Muito embora a quase totalidade dos estudos que vão sendo divulgados ainda estejam em fases iniciais das respetivas investigações científicas, o que implica que os resultados apenas sejam conhecidos a longo prazo, existem já alguns tratamentos farmacológicos disponíveis, com vista ao retardamento da sintomatologia. A par destes, é fundamental o recurso a tratamentos não farmacológicos, como estimulação cognitiva, terapia das reminiscências, musicoterapia, terapia ocupacional, entre outros, que se mostram imprescindíveis no controlo da sintomatologia, manutenção das capacidades cognitivas e promoção do bem-estar e da qualidade de vida das pessoas com demência, e consequentemente, também dos seus cuidadores.
O que vos dizem os últimos estudos sobre a doença: aparece cada vez mais cedo ou mais tarde?
Sabemos que Portugal é um dos países mais envelhecidos do mundo, estimando-se que possa vir a transformar-se no país mais envelhecido da Europa nos próximos 30 anos. O nosso país apresenta uma percentagem de população com mais de 60 anos a rondar os 29,4%, estimando-se que em 2050 esse número possa chegar aos 40,8% (United Nations, 2019). Este aumento acontece mesmo quando é previsto um ligeiro declínio da população portuguesa neste período, uma vez que se prevê uma duplicação no número de pessoas com mais de 70 anos, entre 2018 e 2050. Por outro lado, sabemos que a idade é o principal fator de risco não modificável para o desenvolvimento de demência, pelo que não é de estranhar que a maior parte das pessoas com demência apresentem uma idade mais avançada. Não obstante estes fatores, a verdade é que cada vez mais surgem pessoas com demência com menos idade, o que nos vem trazer um novo paradigma. Os fatores de risco associados à demência são a pouca atividade física, níveis baixos de educação, poucos contactos sociais, hipertensão, tabagismo, perda de audição, obesidade, depressão, diabetes, consumo de álcool em excesso, traumatismos cranianos e poluição atmosférica (Lancet, 2020), pelo que é possível perceber que atualmente vivemos expostos a muitos fatores que se torna necessário combater com vista a tentarmos prevenir o aparecimento de demência ou promover o seu surgimento o mais tarde possível. Atualmente vivemos numa sociedade que se debate ainda com sedentarismo, stress, hábitos tabágicos, entre outros, o que urge mudar.
O diagnóstico continua a ser difícil. Porquê?
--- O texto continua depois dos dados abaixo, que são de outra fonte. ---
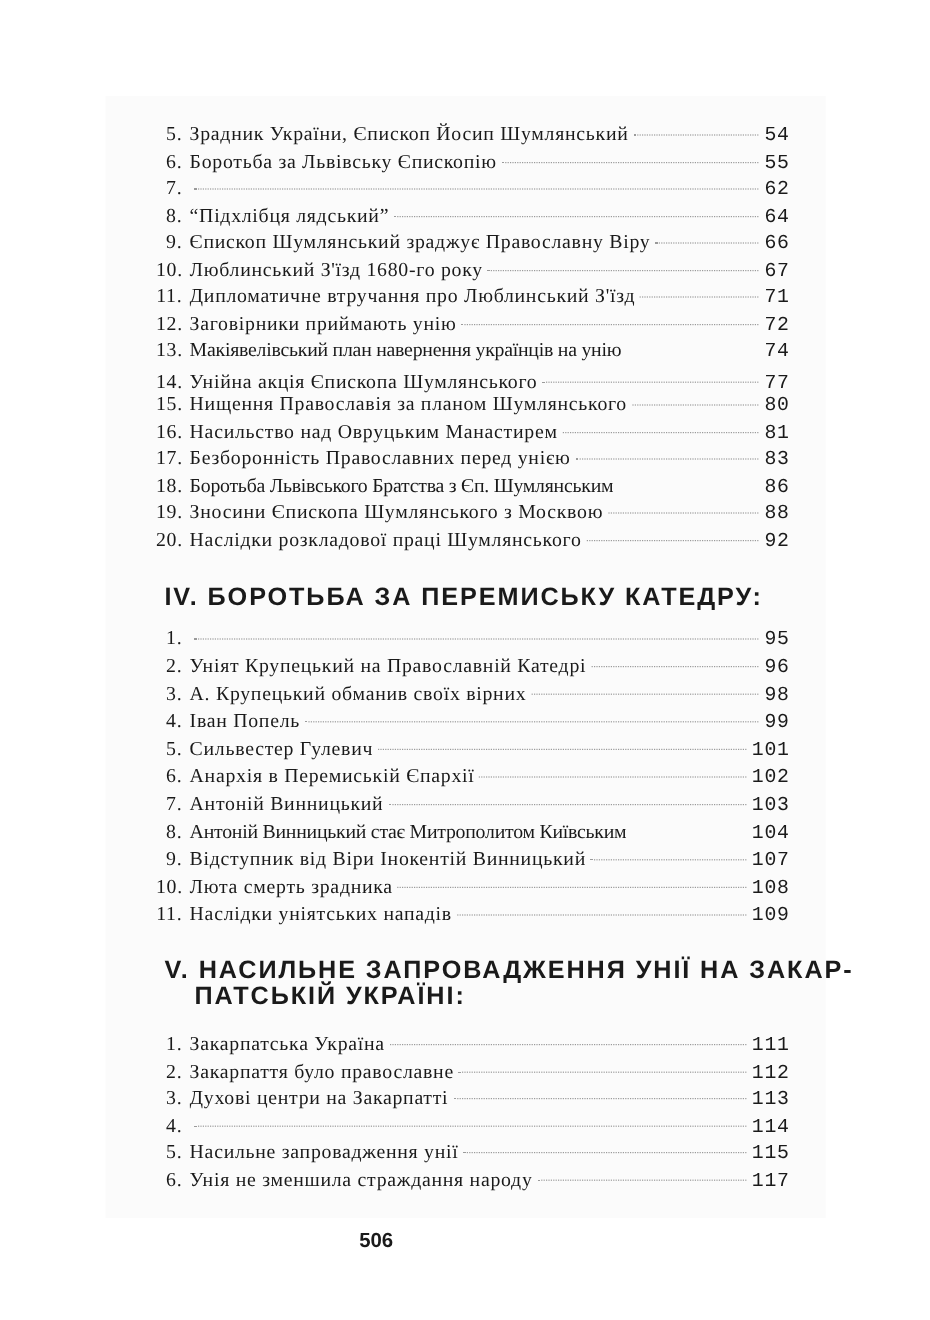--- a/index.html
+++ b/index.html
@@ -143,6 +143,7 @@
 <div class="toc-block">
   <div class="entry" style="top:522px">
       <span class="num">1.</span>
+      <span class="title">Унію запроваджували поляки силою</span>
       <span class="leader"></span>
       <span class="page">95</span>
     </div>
Apesar de todas as conquistas que temos alcançado, de a sociedade se encontrar com níveis de literacia na área das demências mais elevados, e de os meios complementares de diagnóstico serem mais precisos, debatemo-nos ainda com a dificuldade de as pessoas não recorrerem a um especialista atempadamente. Muitas vezes, só quando os sinais de que algo não está bem são muito evidentes e recorrentes é que as pessoas procuram um especialista, o que vem dificultar a realização de diagnósticos precoces. Existe ainda a ideia de que o prognóstico de um diagnóstico de demência é "somente negativo" e não se consideram os aspetos positivos de um diagnóstico precoce. Para além de ser fundamental que a pessoa perceba o que se passa consigo o mais precocemente possível para se poder informar sobre os tratamentos disponíveis, como se pode proteger legalmente e quais são os seus direitos, é imprescindível que possa perspetivar "o que é que pode fazer por si por forma a estar segura e a retardar o desenvolvimento da patologia". A Alzheimer Portugal disponibiliza a Linha de Apoio na Demência (213 610 465), que visa responder a dúvidas, prestar informações, esclarecimentos e apoio emocional e psicológico a todos os que a ela recorram. Uma sociedade esclarecida é uma sociedade mais preparada para lidar com as demências.